Three major additions to expand Cascade School were undertaken. Two classrooms were added in 1924. The north wing was completed in 1925 and included four classrooms, a lunchroom and kitchen, and a continuation of the basement. The south wing was completed in 1956. Additional exterior changes include the replacement of smaller windows in 1987. The effort also led to the inclusion of the stucco bays; the original sills remained. Since the 1980s, Cascade School is noted to have had limited modifications to the exterior of the structure.

Changes to the interior include the removal of a balustrade at the parapet of the balcony, reported to have been done in the 1950s. A central cupola, and one each at the wings, were removed at some point after 1956 but before 1978. In 1978, updates were made to the basement kitchen. Any additional improvements to the interior since the late 1970s have been limited to new carpeting or finishes.

==Education==
The students formed a junior-level Audubon Society club prior to the 1925 school year with a beginning membership totaling 125.

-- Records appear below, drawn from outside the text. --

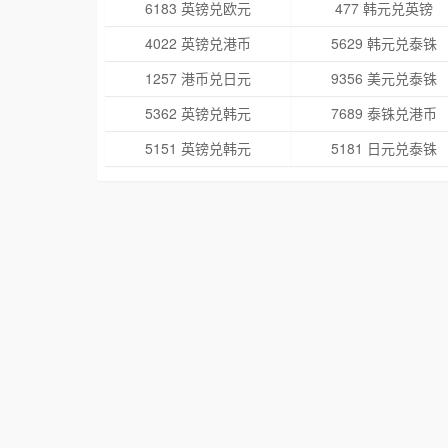
6183 英镑兑欧元
477 韩元兑英镑
4022 英镑兑港币
5629 韩元兑泰铢
1257 港币兑日元
9356 美元兑泰铢
5362 英镑兑韩元
7689 泰铢兑港币
5151 英镑兑韩元
5181 日元兑泰铢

The county began an education program for children with emotional or physical disabilities in 1941. Most of the classes, ungraded and supervised by a large group of teachers, were held at Cascade School by the 1950s. Classes for children between six and 18 years of age included art, music, and remedial education, as well as vocational education, such as cooking, sewing, and woodworking courses.

==Significance==
Cascade School was listed to the Washington State Heritage Register on September 23, 2025 and to the National Register of Historic Places (NRHP) on February 5, 2026. Limited alterations to both the exterior and interior of the school were such that the NRHP nomination noted the building to retain a "high degree of integrity" as well as its "historic character".